Carl Perkins was, of course, one of rockabilly’s pioneers and hottest pickers, while Luther was the ultimate economist. When he would leave his familiar ding-dinga-ding bass-line rhythm, he could stir things up, as on the fantastic “Get Rhythm,” but often his solos, like on “All Over Again,” are no more than a series of two-note riffs. Hey, sometimes simplicity equals genius.

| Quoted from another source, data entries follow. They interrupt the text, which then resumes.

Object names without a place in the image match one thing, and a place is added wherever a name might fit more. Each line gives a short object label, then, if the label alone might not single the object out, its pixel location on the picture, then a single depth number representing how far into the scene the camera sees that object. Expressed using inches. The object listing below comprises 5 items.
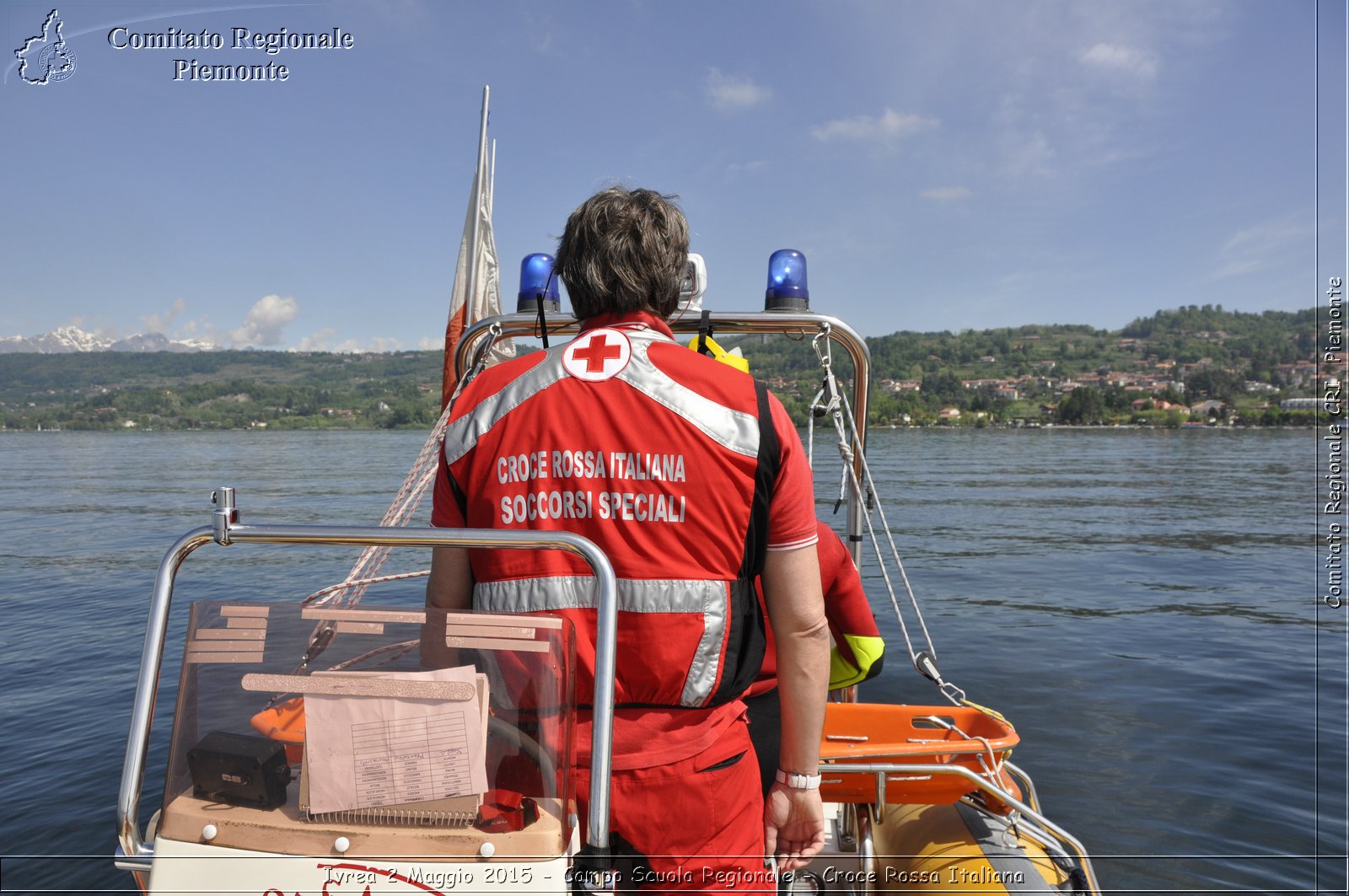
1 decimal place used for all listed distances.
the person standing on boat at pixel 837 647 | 88.4
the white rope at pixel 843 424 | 120.5
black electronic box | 49.9
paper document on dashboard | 48.5
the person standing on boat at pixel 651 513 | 57.7
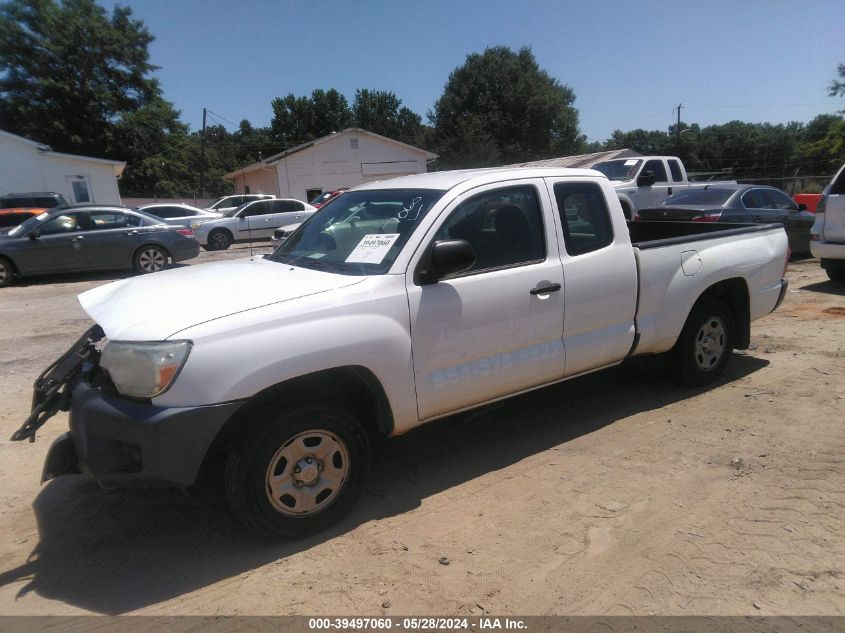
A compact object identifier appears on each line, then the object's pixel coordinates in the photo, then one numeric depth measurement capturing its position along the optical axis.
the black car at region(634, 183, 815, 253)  10.59
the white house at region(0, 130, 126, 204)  25.83
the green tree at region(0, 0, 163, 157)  40.53
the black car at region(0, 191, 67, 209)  17.72
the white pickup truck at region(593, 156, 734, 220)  14.72
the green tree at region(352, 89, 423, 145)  69.81
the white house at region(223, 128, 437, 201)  34.47
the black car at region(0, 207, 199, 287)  11.98
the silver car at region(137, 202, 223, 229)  20.56
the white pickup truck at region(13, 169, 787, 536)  2.78
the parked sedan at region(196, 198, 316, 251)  20.00
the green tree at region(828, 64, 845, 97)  42.09
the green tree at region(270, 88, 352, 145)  68.06
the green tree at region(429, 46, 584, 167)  49.88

Essential also fails to specify which original albums its tracks were culled from – which would be nice, not to mention informative (Guys! Take the energy you’re expending to get Henry Rollins on the phone and… aw, forget it). It’s a nice starter kit, but hopefully those who are initiated to Cash’s history via this set will dig a little deeper. Fortunately, Columbia/Legacy has made that easier with reissues of Cash’s Columbia debut, The Fabulous Johnny Cash, Hymns, the transcendent Ride This Train, Orange Blossom Special and Carryin’ On With Johnny Cash & June Carter (a.k.a. “Jackson”), spanning the years 1959 to ’67. “Bonus tracks are added here so you’ll feel better about buying it,” Johnny writes with tongue in cheek, but he’s got a point; these were fully realized, self-contained concept albums in their original configurations (the extensive liner notes are, for the most part, excellent, but none match the original notes Cash wrote for Orange Blossom…, in which he recounts meeting Ervin Rouse, the man who wrote Orange Blossom Special, at a show in Miami ca. 1960).
From the Sun material to the early Columbia sessions, you can hear Cash’s sound grow in complexity; yet, Cash never sacrifices his identity, which is at once instantly recognizable and impossible to categorize. As a stylist, of course, he can transform anything into a Johnny Cash song. As a collector of material, he has interpreted the work of Kristofferson, Dylan, Leonard Cohen, and others, often being the first to expose them to a wide audience. But as a songwriter embracing country, folk, rock and roll, and gospel, he’s proclaimed his patriotism and protested injustice, told stories of lovers and killers, sometimes with poetic imagery, other times with hillbilly hokum. But always with dignity.
Mr. Cash, you may be The Man In Black, but you’re more than that. Simply put, you’re The Man.